In Figures 2–5, we compare one-step and multi-step transition probabilities of relapse and death in remission for patients with selected covariate profiles. To obtain the bands, we first used Gaussian multiplier method to estimate the approximate variance of the Δ function: the Monte Carlo variance of the Δ function was computed based on 5000 Monte Carlo experiments. A second application of the Gaussian multiplier method was then used to obtain an approximation of the critical level cα(t1, t2) based on 5000 Monte Carlo trials. The interval [t1, t2] was chosen to correspond to t1 = 1.5 and t2 = 60 months. The bounds (4.2) and (4.3) showed a close numerical agreement and the resolution of the graphs does not allow to show the difference between the two choices. The difference between the upper/lower bounds did not exceed .07%, and the bands obtained using the logistic transformation were narrower.

Figure 2.

Figure 2

Pointwise and simultaneous confidence bands for the one-step and multi-step Δ functions of ALL patients receiving BMT. Covariates: age z1 ≤ 29.5 and z2 = baseline age. The remaining covariates correspond to the baseline.

Younger age associated with reduced probabilities of relapse and death of both AML and ALL patients. In Figure 2, we use Δ function to compare transition probabilities of hypothetical younger (z1) and baseline age (z2) ALL bone marrow transplant recipients. The remaining covariates correspond to baseline groups specified in Table 2 and median waiting times variables DxCr and CrTx. The plots show that younger age has “concordant” effect on endpoint probabilities, i.e. younger age associated with reduced probability of both relapse and death. In the case of one-step tx → relapse transitions, the pointwise bands suggest that the differences are significant but the wider simultaneous bands show that this is not the case. Examination of the four possible paths leading to the relapse state showed that although younger patients have lower one-step relapse transition probabilities, they are at a higher risk of relapse preceded by AGVHD than patients in the baseline age group. This accounts for marginal differences in the multistep relapse transition probabilities. Figure 2 shows also that multi-step transitions into the death state are significantly lower for a younger patient since the upper bounds of both pointwise and simultaneous bands are below the horizontal line passing through 0. While in the case of one-step transition probabilities there is a marginal difference during the early post-transplant period, patients in the baseline age group had higher probabilities death preceded by GVHD.
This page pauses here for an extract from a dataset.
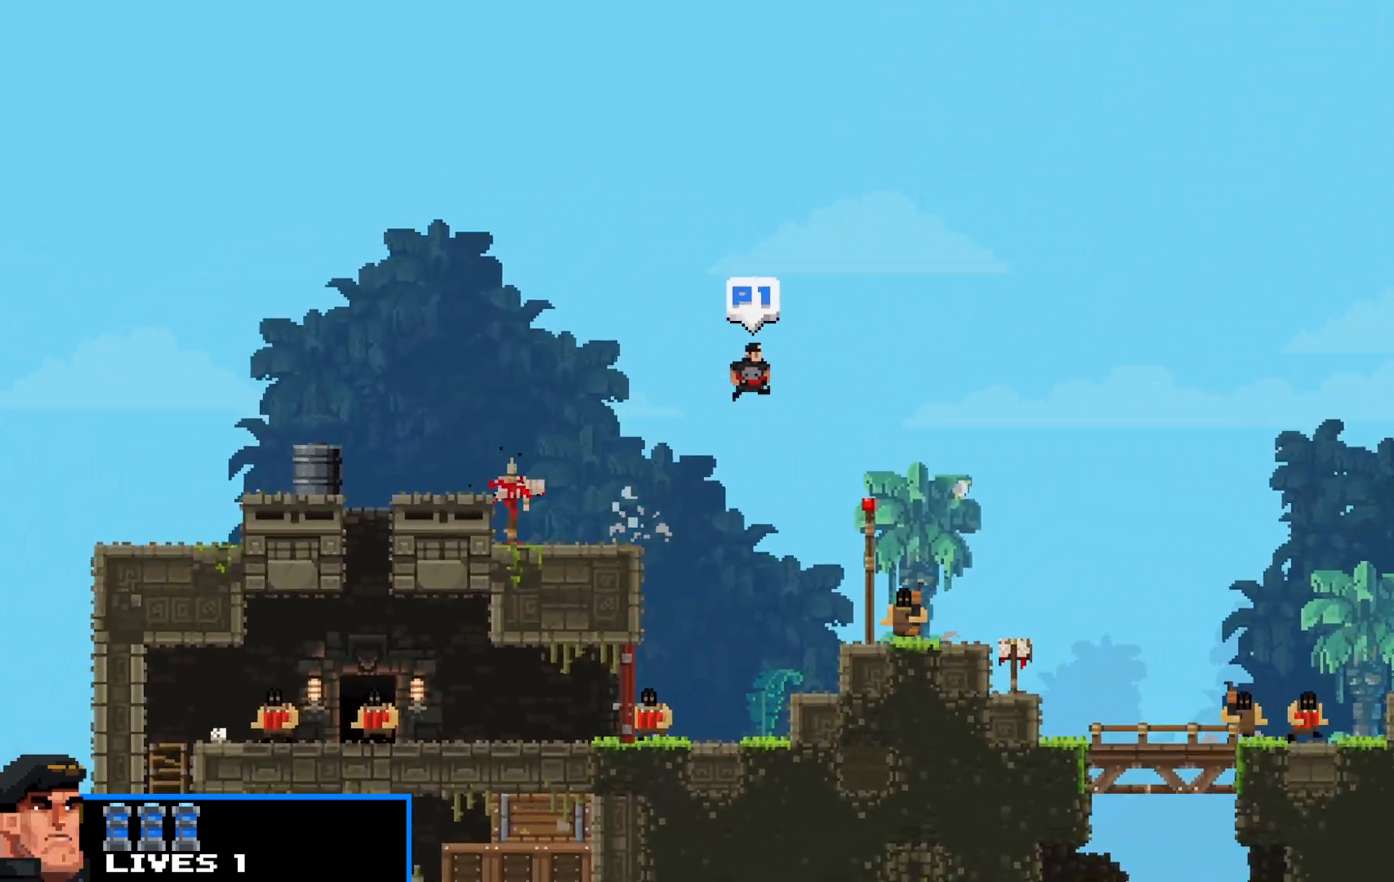
{"keys": ["right", "shift"], "events": []}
In Figure 3, we show the “discordant” effect of older age on the two endpoint probabilities. The graphs represent Δ function for hypothetical ALL patients receiving peripheral blood stem cell transplant. The covariate z1 corresponds to the older age and z2 to the baseline age group. The remaining covariates correspond to baseline (Table 2). Older age associated with lower transition probabilities into the relapse state. On the other hand, the role of the two covariates is reversed in the case of transitions into the death state. Plots of the four paths leading to the endpoint events showed that an older patient may have higher probabilities of death resulting from CGVHD (with or without AGVHD) while probability of transition along the path tx → AGVHD → death is comparable to that of a patient in the baseline age group.

Figure 3.

Figure 3

Pointwise and simultaneous confidence bands for the one-step and multi-step Δ functions of ALL patients receiving PBSCT. Covariates: z1 = age > 42.5 years, z2 = baseline age. The remaining covariates correspond to the baseline.
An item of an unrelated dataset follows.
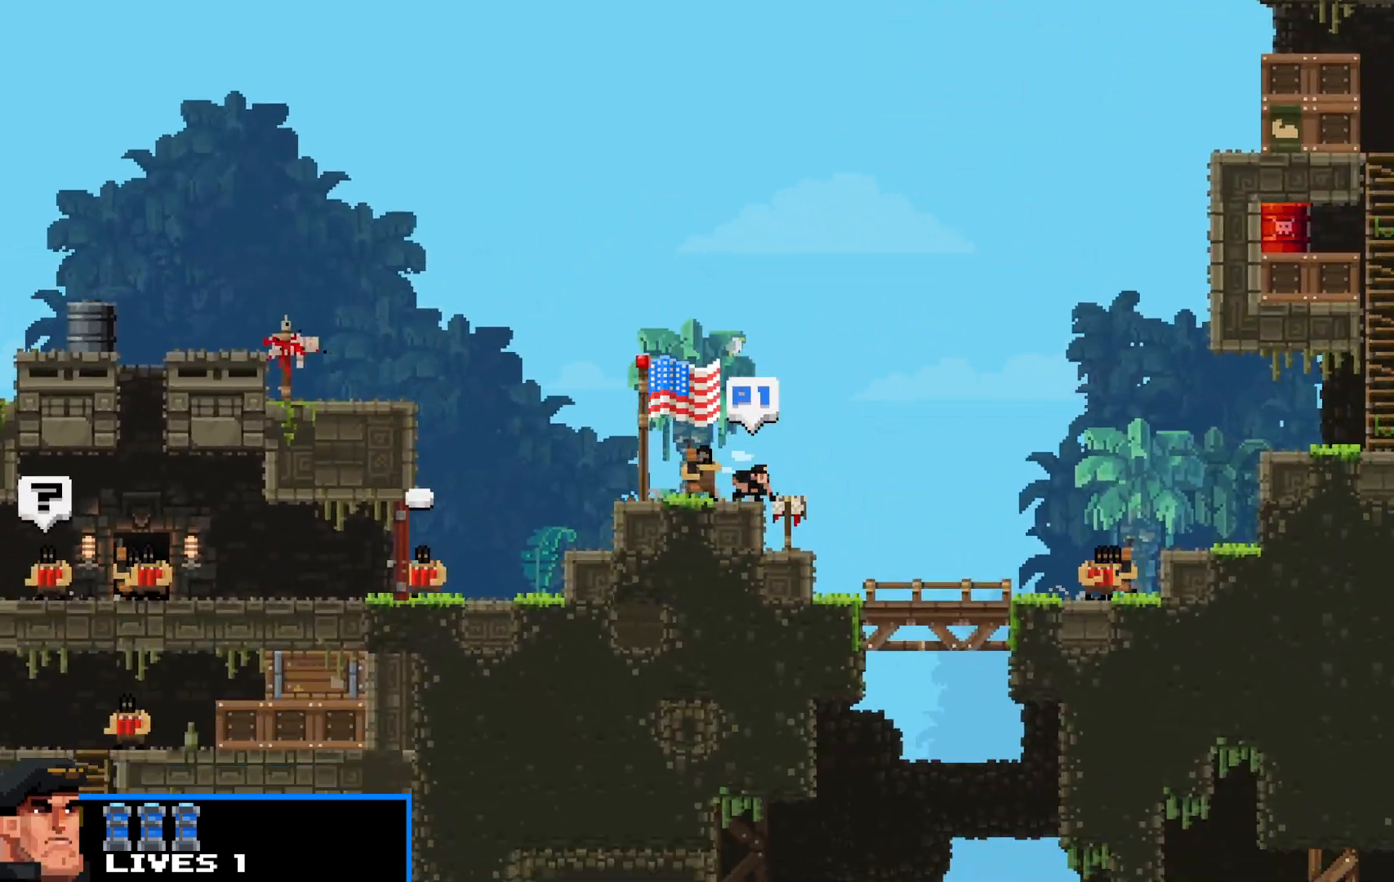
{"keys": ["right", "shift", "up"], "events": [[17, "up", "down"], [200, "z", "down"], [283, "z", "up"], [383, "z", "down"], [433, "z", "up"]]}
In the next figure we show a “switching” treatment effect. Figure 4 compares two hypothetical young AML patients receiving PBSCT (z1) and BMT (z2). The one-step and multi-step relapse probabilities were lower in the case of the PBSCT but the differences were not significant. On the other hand, we see that PBSCT associates with a lower probability of one-step transition into the death state, while in the case of multi-step transitions the role of the two graft sources is reversed. This pattern is also seen in the case ALL young patients in Figure 1, but in the case of AML patients the differences in the multi-step transition probabilities were more pronounced.

Figure 4.

Figure 4

Pointwise and simultaneous confidence bands for the one-step and multi-step Δ functions of young AML patients. Covariates z1 = PBSCT z2 = BMT. The remaining covariates correspond to the baseline.
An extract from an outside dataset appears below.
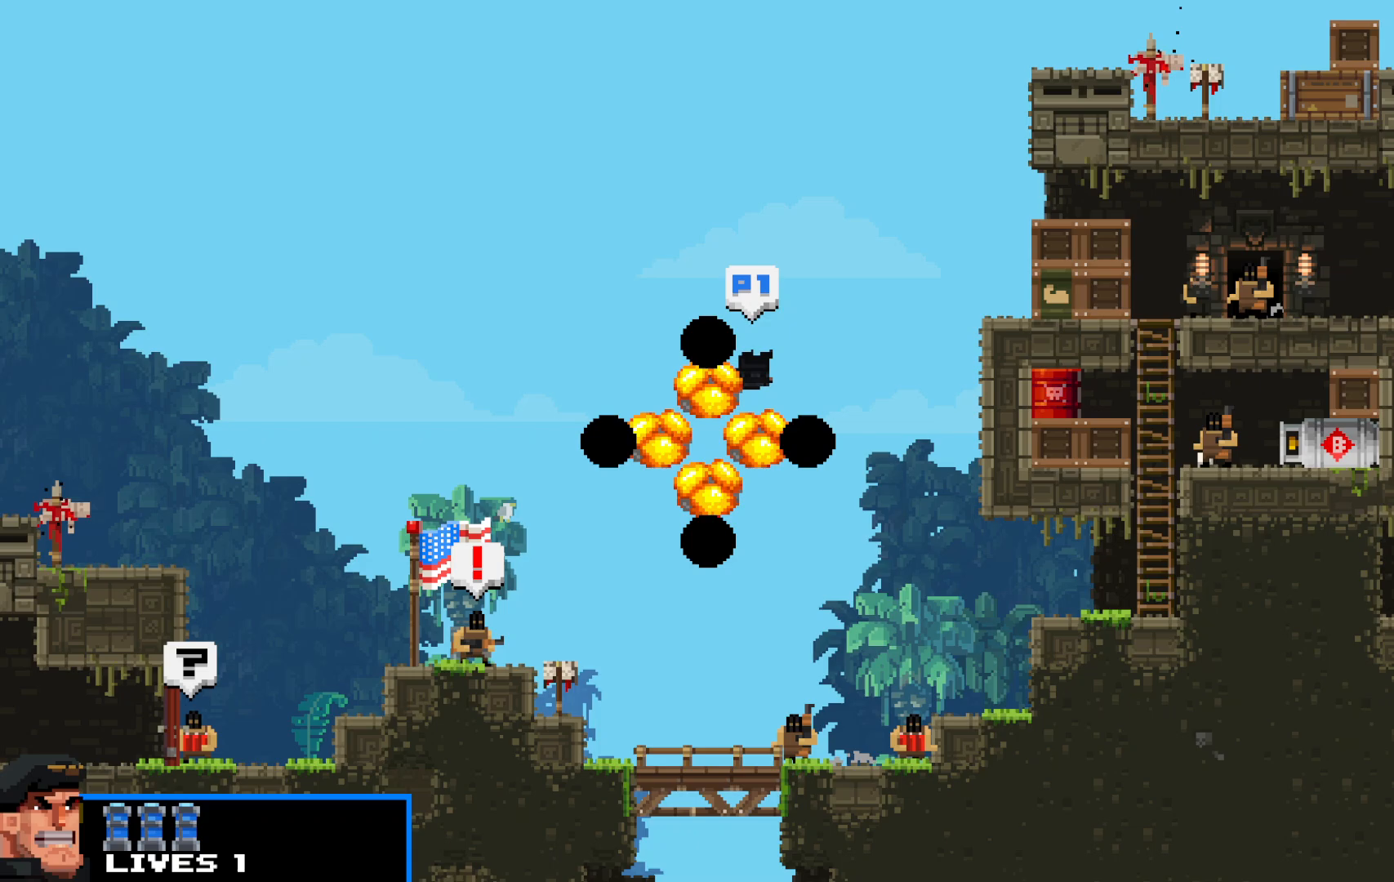
{"keys": ["right", "shift"], "events": [[317, "up", "up"]]}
A similar approach can be applied to compare transition probabilities evaluated by conditioning on the follow-up history of a patient. In particular, Arjas and Eerola (1993) and Eerola (1994) have suggested the use of graphs of the conditional probabilities

P(J(t)=eHs),s<t (4.5)

where Inline graphic represents patient’s history up-to time s. Examples of these graphs specialized to Markov chains and semi-Markov models were given in Klein et al. (1993), Keiding et al. (2001), Dabrowska et al. (1994) and Putter et al. (2007). Here we note only that in the case of Markov chain regression models, the predictions depend only on the state occupied by the patient at time s and estimation of (4.5) reduces to estimation of the transition probability matrix because

P(J(t)=eHs)=P(J(t)=eJ(s)=i,Z)fors<t. (4.6)

In the case of semi-Markov model, the conditional probabilities P(J(t) = e| Inline graphic) are given by the transition probability matrix of a delayed Markov renewal process, with delay determined by the length of time spent on the state occupied at time s. On the other hand, the right-hand side of (4.6) depends also on the the initial state J0, and all possible transitions leading to the state e and passing through the state i on or prior to time s. The two models coincide only if the sojourn times in each state are exponentially distributed.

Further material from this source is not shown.